While we’ll never know the road not taken, Kennedy likely would have sought an environmental role with a potential Harris administration. He spent years as an environmental lawyer and 25 years as a senior attorney for the National Resources Defense Council, though the NRDC now denounces him.
What supporters say
Impeachment supporters argue that, despite his job title, Kennedy’s leadership has provided less health and fewer human services.
He “has turned his back on science, on public health, and on the American people – spreading conspiracies and lies… and putting lives at risk,” Rep. Stevens said in a press release. “Under his watch, families are less safe and less healthy…, lifesaving research has been gutted, and vaccines have been restricted.”
“His actions are reckless, his leadership is harmful, and his tenure has become a direct threat to our nation’s health and security,” Rep. Stevens continued. “Congress cannot and will not stand by while one man dismantles decades of medical progress.”
What opponents say
Impeachment opponents counter that Kennedy is making controversial but necessary reforms to a health and medical system that almost everybody, across the political spectrum, agrees is broken.
“You are a breath of fresh air,” Rep. Jodey Arrington (R-TX19) told Kennedy at a House Ways and Means Committee hearing in April. “We may have disagreements on how to attack some of these problems, but you have a rare curiosity and objectivity and independence that you bring to this incredibly important leadership post for our country.”

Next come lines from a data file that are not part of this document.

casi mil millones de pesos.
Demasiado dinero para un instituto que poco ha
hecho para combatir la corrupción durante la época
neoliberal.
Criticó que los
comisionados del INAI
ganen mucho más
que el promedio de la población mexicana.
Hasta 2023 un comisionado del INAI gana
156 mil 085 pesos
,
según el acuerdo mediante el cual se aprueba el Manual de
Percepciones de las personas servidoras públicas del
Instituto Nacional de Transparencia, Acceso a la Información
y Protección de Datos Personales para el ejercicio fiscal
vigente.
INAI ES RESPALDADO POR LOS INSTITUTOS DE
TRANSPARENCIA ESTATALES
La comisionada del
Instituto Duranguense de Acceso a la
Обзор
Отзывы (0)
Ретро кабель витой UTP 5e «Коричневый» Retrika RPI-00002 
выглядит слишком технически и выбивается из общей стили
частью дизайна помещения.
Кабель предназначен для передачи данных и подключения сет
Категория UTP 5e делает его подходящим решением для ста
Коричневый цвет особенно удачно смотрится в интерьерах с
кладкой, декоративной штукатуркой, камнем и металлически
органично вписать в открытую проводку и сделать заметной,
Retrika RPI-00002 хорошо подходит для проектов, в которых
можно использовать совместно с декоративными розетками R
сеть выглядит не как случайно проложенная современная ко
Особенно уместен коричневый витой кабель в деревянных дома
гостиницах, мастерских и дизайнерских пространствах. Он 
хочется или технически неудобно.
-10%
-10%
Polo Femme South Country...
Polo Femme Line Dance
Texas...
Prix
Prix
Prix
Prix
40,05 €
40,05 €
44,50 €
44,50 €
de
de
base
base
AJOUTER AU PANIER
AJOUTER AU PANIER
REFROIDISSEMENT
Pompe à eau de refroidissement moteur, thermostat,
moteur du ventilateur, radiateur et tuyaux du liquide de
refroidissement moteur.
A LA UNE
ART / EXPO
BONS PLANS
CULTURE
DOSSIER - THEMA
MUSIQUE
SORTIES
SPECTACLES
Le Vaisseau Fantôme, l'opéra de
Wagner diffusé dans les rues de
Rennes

“I think the problem with all these distortions is that we have too much special interest, too much incumbent resistance, too much parochial politics. And everyone in this town seems to be captured by it to some extent or to one extent or another,” Rep. Arrington continued. “You just seem to have been able to, through the fiery furnace of public scrutiny over the years, I don’t know what it is, but I love that you can come to this.”
What happens next
The impeachment attracted one cosponsor, a fellow Democrat, but with an asterisk: former Rep. Eric Swalwell (D-CA14) cosponsored it in December, but resigned in April after sexual assault allegations. So no current member of Congress has signed on as a cosponsor, not even any Democrats.
It’s been referred to the House Judiciary Committee. Odds of passage are low in the Republican-controlled chamber.
Impeachment requires a House majority vote, followed by a two-thirds Senate vote for actual removal from office.